Für Patienten, die einer speziellen Diät bedürften, stelle ein Team von Spezialisten die Mahlzeiten je nach Krankheit und Therapie zusammen. Andere könnten ihr Menü vor dem jeweiligen Service aus einer grossen Auswahl an Speisen individuell zusammenstellen. Auch die Portionengrösse könnten sie festlegen.
So soll es möglichst wenig Mangelernährung geben. Etwas von grossem Stellenwert, da gesundheitliche Komplikationen nicht zuletzt «ein versteckter Kostenfaktor im Gesundheitswesen» seien, sagt Meier. Sie könnten zu verlängerten Spitalaufenthalten und erhöhter Sterblichkeit führen.
Appetit im Spital schnell verdorben
Auch im Kantonsspital Aarau spielt die Qualität der Küche eine wichtige Rolle. «In Spitälern gibt es eine Menge Dinge, die einem den Appetit verderben könnten», sagt Philipp Schütz, Chefarzt am Kantonsspital und Leiter der medizinischen Universitätsklinik. «Die fremde Umgebung, die chemischen Gerüche, die ungewöhnlichen Mahlzeiten, die zu ungewöhnlichen Uhrzeiten serviert werden.»
Aus diesem Grund, so Schütz, werde das Essensangebot für Aarauer Patienten möglichst individuell gestaltet. Ohne solche Massnahmen steige das Risiko einer Mangelernährung.
Vor allem bei der bereits gefährdeten älteren Generation, deren Stoffwechsel oft langsam sei. Laut Schütz dürften etwa 20 bis 30 Prozent von ihnen während Spitalaufenthalten unterernährt werden. Bei Krebskranken sei die Zahl sogar noch höher.
Chronisches Problem verlangt chronische Lösung
«Das Problem ist chronisch und erfordert daher eine chronische Lösung», sagt Schütz. Hilfreich seien zum Beispiel «Screenings» bei der Ankunft im Spital als Gefährdungsbeurteilung. Allerdings seien diese noch nicht überall gängige Praxis.

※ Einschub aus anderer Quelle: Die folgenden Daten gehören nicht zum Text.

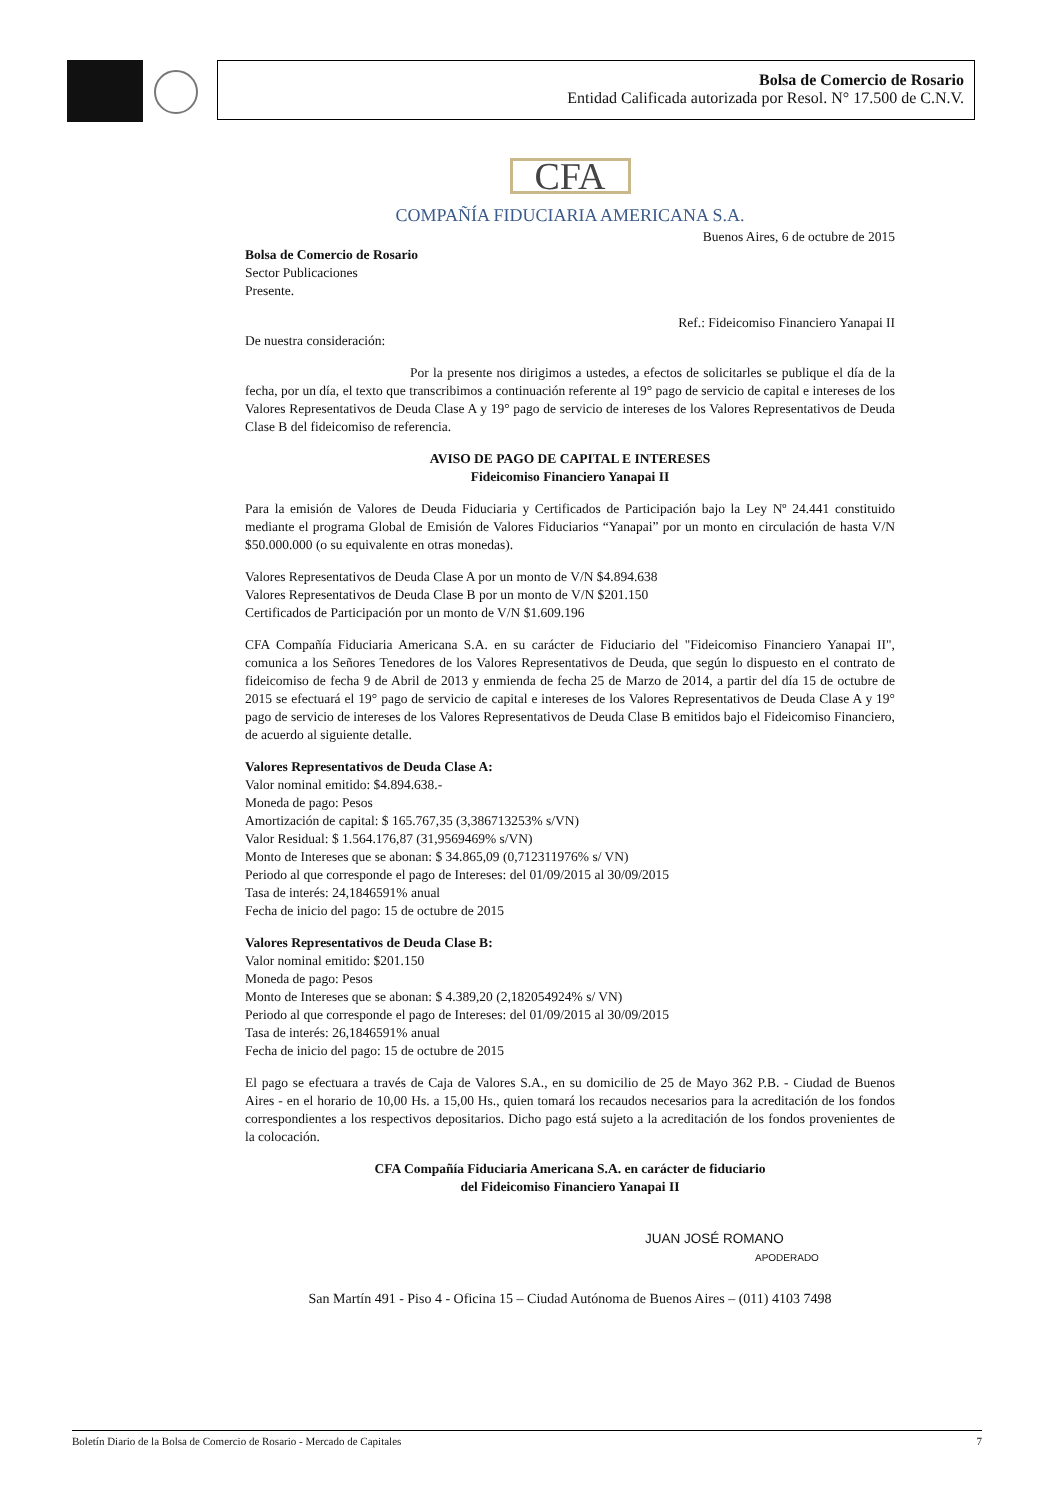Bolsa de Comercio de Rosario
Entidad Calificada autorizada por Resol. N° 17.500 de C.N.V.
CFA
COMPAÑÍA FIDUCIARIA AMERICANA S.A.
Buenos Aires, 6 de octubre de 2015
Bolsa de Comercio de Rosario
Sector Publicaciones
Presente.
Ref.: Fideicomiso Financiero Yanapai II
De nuestra consideración:
Por la presente nos dirigimos a ustedes, a efectos de solicitarles se publique el día de la fecha, por un día, el texto que transcribimos a continuación referente al 19° pago de servicio de capital e intereses de los Valores Representativos de Deuda Clase A y 19° pago de servicio de intereses de los Valores Representativos de Deuda Clase B del fideicomiso de referencia.
AVISO DE PAGO DE CAPITAL E INTERESES
Fideicomiso Financiero Yanapai II
Para la emisión de Valores de Deuda Fiduciaria y Certificados de Participación bajo la Ley Nº 24.441 constituido mediante el programa Global de Emisión de Valores Fiduciarios “Yanapai” por un monto en circulación de hasta V/N $50.000.000 (o su equivalente en otras monedas).
Valores Representativos de Deuda Clase A por un monto de V/N $4.894.638
Valores Representativos de Deuda Clase B por un monto de V/N $201.150
Certificados de Participación por un monto de V/N $1.609.196
CFA Compañía Fiduciaria Americana S.A. en su carácter de Fiduciario del "Fideicomiso Financiero Yanapai II", comunica a los Señores Tenedores de los Valores Representativos de Deuda, que según lo dispuesto en el contrato de fideicomiso de fecha 9 de Abril de 2013 y enmienda de fecha 25 de Marzo de 2014, a partir del día 15 de octubre de 2015 se efectuará el 19° pago de servicio de capital e intereses de los Valores Representativos de Deuda Clase A y 19° pago de servicio de intereses de los Valores Representativos de Deuda Clase B emitidos bajo el Fideicomiso Financiero, de acuerdo al siguiente detalle.
Valores Representativos de Deuda Clase A:
Valor nominal emitido: $4.894.638.-
Moneda de pago: Pesos
Amortización de capital: $ 165.767,35 (3,386713253% s/VN)
Valor Residual: $ 1.564.176,87 (31,9569469% s/VN)
Monto de Intereses que se abonan: $ 34.865,09 (0,712311976% s/ VN)
Periodo al que corresponde el pago de Intereses: del 01/09/2015 al 30/09/2015
Tasa de interés: 24,1846591% anual
Fecha de inicio del pago: 15 de octubre de 2015
Valores Representativos de Deuda Clase B:
Valor nominal emitido: $201.150
Moneda de pago: Pesos
Monto de Intereses que se abonan: $ 4.389,20 (2,182054924% s/ VN)
Periodo al que corresponde el pago de Intereses: del 01/09/2015 al 30/09/2015
Tasa de interés: 26,1846591% anual
Fecha de inicio del pago: 15 de octubre de 2015
El pago se efectuara a través de Caja de Valores S.A., en su domicilio de 25 de Mayo 362 P.B. - Ciudad de Buenos Aires - en el horario de 10,00 Hs. a 15,00 Hs., quien tomará los recaudos necesarios para la acreditación de los fondos correspondientes a los respectivos depositarios. Dicho pago está sujeto a la acreditación de los fondos provenientes de la colocación.
CFA Compañía Fiduciaria Americana S.A. en carácter de fiduciario
del Fideicomiso Financiero Yanapai II
JUAN JOSÉ ROMANO
APODERADO
San Martín 491 - Piso 4 - Oficina 15 – Ciudad Autónoma de Buenos Aires – (011) 4103 7498
Boletín Diario de la Bolsa de Comercio de Rosario - Mercado de Capitales 7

Weiter stünden Spitäler in der Schweiz unter finanziellem Druck. Sie sparen am liebsten dort, «wo es am wenigsten wehtut», so Schütz weiter. Heisst: beim Essen und der Ernährungsberatung.
Schliesslich zeigen sich die Folgen der Mangelernährung meist erst nach der Entlassung aus dem Spital: «Sie werden also nicht mit den direkten Folgen ihrer Spareinlagen konfrontiert», sagt Schütz.
Ein Versuch, das Beste rauszuholen
«Es stimmt schon: Ein Spital ist kein Hotel», sagt Urs Wandeler, Leiter der Gastronomie des Spitalzentrums Oberwallis. «Nicht alle haben die Möglichkeit, das Kochen für ihre Patienten zu einer wichtigen Priorität zu machen.» Er und seine Mitarbeiter würden aber versuchen, mit den zur Verfügung stehenden Möglichkeiten das Beste rauszuholen.
Oberste Priorität sei, die Patienten überhaupt zum Essen zu bewegen. «Der emotionale Trost, den ein gutes Essen bietet, hat einen grossen Einfluss auf ihren Aufenthalt. Und letztendlich auf ihre Genesung», sagt Wandeler. Für die Menüauswahl im Spitalzentrum seien die Patienten sehr dankbar, glaubt er.